◆ **Your objective**
In the listing that follows, print every line exactly and leave the images out.

◆ **Data section**
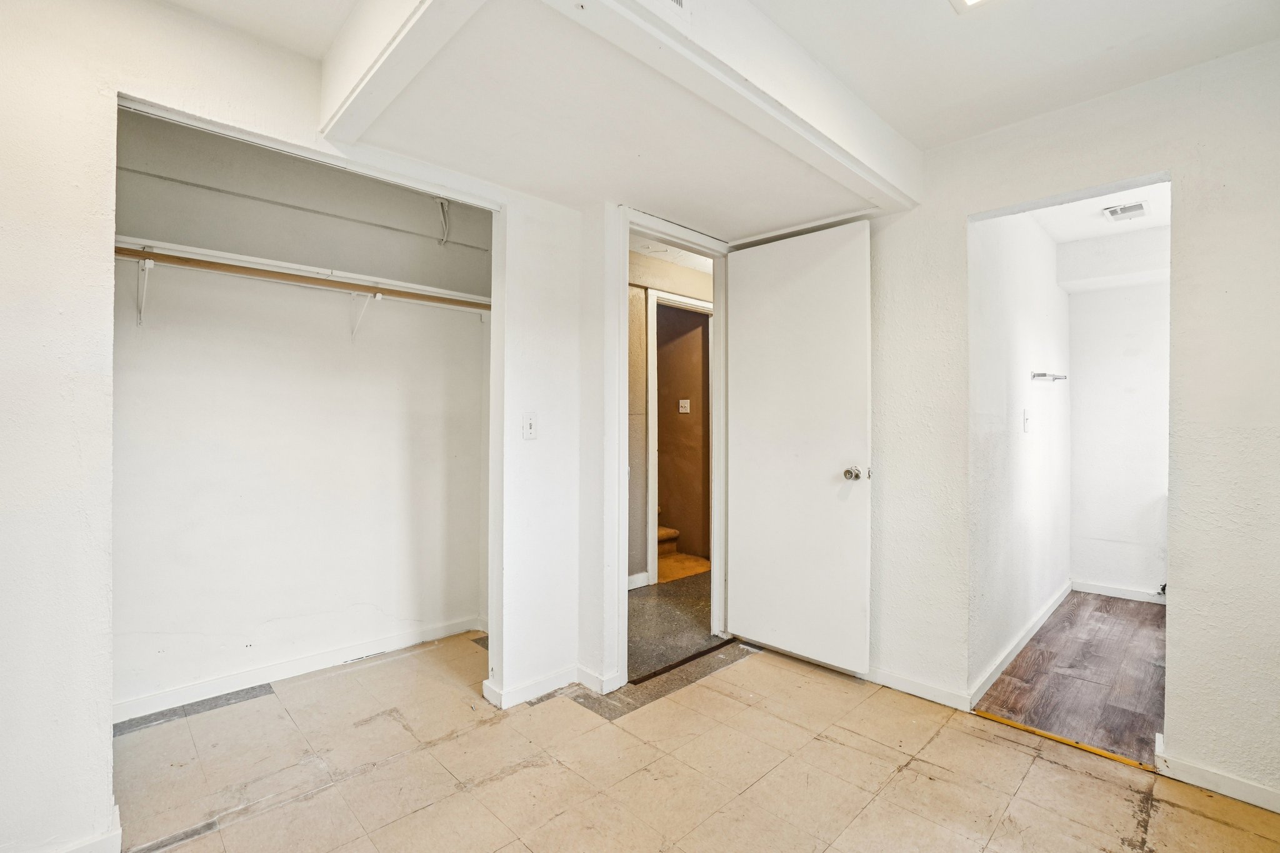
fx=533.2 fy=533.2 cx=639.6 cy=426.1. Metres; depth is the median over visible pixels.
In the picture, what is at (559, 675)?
baseboard
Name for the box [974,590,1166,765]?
wood floor
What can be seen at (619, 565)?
door frame
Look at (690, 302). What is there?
hallway door frame
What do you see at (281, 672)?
closet baseboard
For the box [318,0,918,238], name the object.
ceiling soffit
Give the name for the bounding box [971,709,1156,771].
threshold strip
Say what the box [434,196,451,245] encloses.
bracket
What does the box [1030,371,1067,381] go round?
towel bar
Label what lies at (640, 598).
hallway floor
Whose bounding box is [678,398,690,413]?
light switch
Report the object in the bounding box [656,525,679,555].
stair
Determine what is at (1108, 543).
alcove back wall
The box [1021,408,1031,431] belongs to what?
light switch
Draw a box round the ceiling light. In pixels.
[949,0,993,11]
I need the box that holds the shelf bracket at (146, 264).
[135,253,155,326]
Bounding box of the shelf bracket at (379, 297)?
[349,290,381,338]
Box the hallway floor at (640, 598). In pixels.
[626,570,723,680]
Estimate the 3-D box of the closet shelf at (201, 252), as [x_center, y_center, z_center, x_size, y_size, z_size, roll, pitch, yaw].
[-1.482,-0.686,2.508,1.756,0.052,0.337,0,0,-44]
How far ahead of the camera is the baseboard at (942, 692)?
2.35 m
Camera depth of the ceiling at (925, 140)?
1.73 m
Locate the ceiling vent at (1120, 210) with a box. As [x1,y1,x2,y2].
[1101,200,1149,221]
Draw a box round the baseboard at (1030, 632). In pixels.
[968,578,1072,707]
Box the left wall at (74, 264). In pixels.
[0,1,579,849]
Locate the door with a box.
[723,216,875,675]
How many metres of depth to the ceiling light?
1.54 m
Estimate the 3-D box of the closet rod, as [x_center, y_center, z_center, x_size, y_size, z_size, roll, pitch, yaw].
[-1.391,-0.641,2.378,1.758,0.049,0.047,0,0,-44]
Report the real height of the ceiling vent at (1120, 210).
0.017 m
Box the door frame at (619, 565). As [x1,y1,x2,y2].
[607,203,729,695]
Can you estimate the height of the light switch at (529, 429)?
0.117 m
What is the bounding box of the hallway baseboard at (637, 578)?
[626,571,649,590]
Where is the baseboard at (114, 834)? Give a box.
[48,803,121,852]
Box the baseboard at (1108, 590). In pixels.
[1071,578,1165,603]
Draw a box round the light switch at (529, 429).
[521,411,537,439]
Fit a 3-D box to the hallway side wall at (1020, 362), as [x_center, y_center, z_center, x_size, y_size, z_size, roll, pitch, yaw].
[2.263,-0.050,3.162,2.430,2.489,0.117,0,0,-44]
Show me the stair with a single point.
(665, 533)
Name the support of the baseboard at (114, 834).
attached to the left wall at (74, 264)
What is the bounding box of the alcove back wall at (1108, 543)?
[1065,219,1172,600]
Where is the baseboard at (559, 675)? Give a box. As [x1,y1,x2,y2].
[483,663,618,710]
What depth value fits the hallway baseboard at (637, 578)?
3.91 m
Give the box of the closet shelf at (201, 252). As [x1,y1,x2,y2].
[116,236,489,306]
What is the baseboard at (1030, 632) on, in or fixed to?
attached to the hallway side wall at (1020, 362)
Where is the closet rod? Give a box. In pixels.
[117,246,495,310]
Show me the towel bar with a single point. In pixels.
(1043, 374)
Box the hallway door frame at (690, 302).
[646,288,712,582]
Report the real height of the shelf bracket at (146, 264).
0.268 m
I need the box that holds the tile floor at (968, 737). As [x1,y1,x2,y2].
[95,628,1279,852]
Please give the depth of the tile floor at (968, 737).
1.80 m
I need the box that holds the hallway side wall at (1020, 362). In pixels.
[966,209,1071,697]
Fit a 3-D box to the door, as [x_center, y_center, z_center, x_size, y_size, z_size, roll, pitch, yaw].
[0.778,0.101,2.721,0.165,2.120,0.789,0,0,-44]
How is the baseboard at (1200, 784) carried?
attached to the right wall at (950, 212)
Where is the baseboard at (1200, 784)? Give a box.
[1156,740,1279,813]
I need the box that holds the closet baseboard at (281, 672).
[111,613,485,721]
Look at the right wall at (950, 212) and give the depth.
1.81 m
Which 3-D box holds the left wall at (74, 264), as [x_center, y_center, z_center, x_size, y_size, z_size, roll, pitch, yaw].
[-1.280,-0.043,1.655,2.972,2.471,0.125,0,0,-44]
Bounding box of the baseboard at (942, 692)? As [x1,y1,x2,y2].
[866,665,971,711]
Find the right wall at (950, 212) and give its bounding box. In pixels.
[854,35,1279,809]
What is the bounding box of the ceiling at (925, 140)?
[152,0,1279,148]
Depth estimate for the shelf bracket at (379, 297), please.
2.64 m
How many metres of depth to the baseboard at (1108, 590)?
3.75 m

◆ **Exercise solution**
fx=533.2 fy=533.2 cx=639.6 cy=426.1. Metres; depth is the median over visible pixels.
In the picture, what is at (559, 675)?
baseboard
Name for the box [974,590,1166,765]?
wood floor
What can be seen at (619, 565)?
door frame
Look at (690, 302). What is there?
hallway door frame
What do you see at (281, 672)?
closet baseboard
For the box [318,0,918,238], name the object.
ceiling soffit
Give the name for the bounding box [971,709,1156,771].
threshold strip
Say what the box [434,196,451,245] encloses.
bracket
What does the box [1030,371,1067,381] go round?
towel bar
Label what lies at (640, 598).
hallway floor
Whose bounding box is [678,398,690,413]?
light switch
Report the object in the bounding box [656,525,679,555].
stair
Determine what is at (1108, 543).
alcove back wall
The box [1021,408,1031,431] belongs to what?
light switch
Draw a box round the ceiling light. In pixels.
[949,0,993,11]
I need the box that holds the shelf bracket at (146, 264).
[135,253,155,326]
Bounding box of the shelf bracket at (379, 297)?
[349,290,381,338]
Box the hallway floor at (640, 598). In pixels.
[626,570,723,680]
Estimate the 3-D box of the closet shelf at (201, 252), as [x_center, y_center, z_center, x_size, y_size, z_size, roll, pitch, yaw].
[-1.482,-0.686,2.508,1.756,0.052,0.337,0,0,-44]
How far ahead of the camera is the baseboard at (942, 692)?
2.35 m
Camera depth of the ceiling at (925, 140)?
1.73 m
Locate the ceiling vent at (1120, 210) with a box. As [x1,y1,x2,y2].
[1101,200,1149,221]
Draw a box round the baseboard at (1030, 632). In pixels.
[968,578,1072,707]
Box the left wall at (74, 264). In pixels.
[0,1,579,849]
Locate the door with a box.
[723,216,875,675]
How many metres of depth to the ceiling light?
1.54 m
Estimate the 3-D box of the closet rod, as [x_center, y_center, z_center, x_size, y_size, z_size, roll, pitch, yaw].
[-1.391,-0.641,2.378,1.758,0.049,0.047,0,0,-44]
Report the real height of the ceiling vent at (1120, 210).
0.017 m
Box the door frame at (619, 565). As [x1,y1,x2,y2].
[607,203,729,695]
Can you estimate the height of the light switch at (529, 429)?
0.117 m
What is the bounding box of the hallway baseboard at (637, 578)?
[626,571,649,590]
Where is the baseboard at (114, 834)? Give a box.
[48,803,121,852]
Box the baseboard at (1108, 590). In pixels.
[1071,578,1165,603]
Draw a box round the light switch at (529, 429).
[521,411,537,439]
Fit a 3-D box to the hallway side wall at (1020, 362), as [x_center, y_center, z_center, x_size, y_size, z_size, roll, pitch, yaw].
[2.263,-0.050,3.162,2.430,2.489,0.117,0,0,-44]
Show me the stair with a single point.
(665, 533)
Name the support of the baseboard at (114, 834).
attached to the left wall at (74, 264)
What is the bounding box of the alcove back wall at (1108, 543)?
[1065,219,1172,600]
Where is the baseboard at (559, 675)? Give a box. As [x1,y1,x2,y2].
[483,663,618,710]
What depth value fits the hallway baseboard at (637, 578)?
3.91 m
Give the box of the closet shelf at (201, 252). As [x1,y1,x2,y2].
[116,236,489,306]
What is the baseboard at (1030, 632) on, in or fixed to?
attached to the hallway side wall at (1020, 362)
Where is the closet rod? Give a box. In pixels.
[117,246,495,310]
Show me the towel bar with a single point. In pixels.
(1043, 374)
Box the hallway door frame at (690, 302).
[646,288,712,582]
Report the real height of the shelf bracket at (146, 264).
0.268 m
I need the box that holds the tile floor at (968, 737). As [x1,y1,x2,y2].
[95,628,1279,852]
Please give the depth of the tile floor at (968, 737).
1.80 m
I need the box that holds the hallway side wall at (1020, 362). In pixels.
[966,209,1071,697]
Fit a 3-D box to the door, as [x_center, y_center, z_center, x_size, y_size, z_size, roll, pitch, yaw].
[0.778,0.101,2.721,0.165,2.120,0.789,0,0,-44]
How is the baseboard at (1200, 784) carried?
attached to the right wall at (950, 212)
Where is the baseboard at (1200, 784)? Give a box.
[1156,740,1279,813]
I need the box that holds the closet baseboard at (281, 672).
[111,613,485,721]
Look at the right wall at (950, 212) and give the depth.
1.81 m
Which 3-D box holds the left wall at (74, 264), as [x_center, y_center, z_center, x_size, y_size, z_size, roll, pitch, yaw].
[-1.280,-0.043,1.655,2.972,2.471,0.125,0,0,-44]
Bounding box of the baseboard at (942, 692)? As [x1,y1,x2,y2].
[866,665,971,711]
Find the right wall at (950, 212) and give its bounding box. In pixels.
[854,35,1279,809]
What is the bounding box of the ceiling at (925, 140)?
[152,0,1279,148]
Depth estimate for the shelf bracket at (379, 297), please.
2.64 m
How many metres of depth to the baseboard at (1108, 590)?
3.75 m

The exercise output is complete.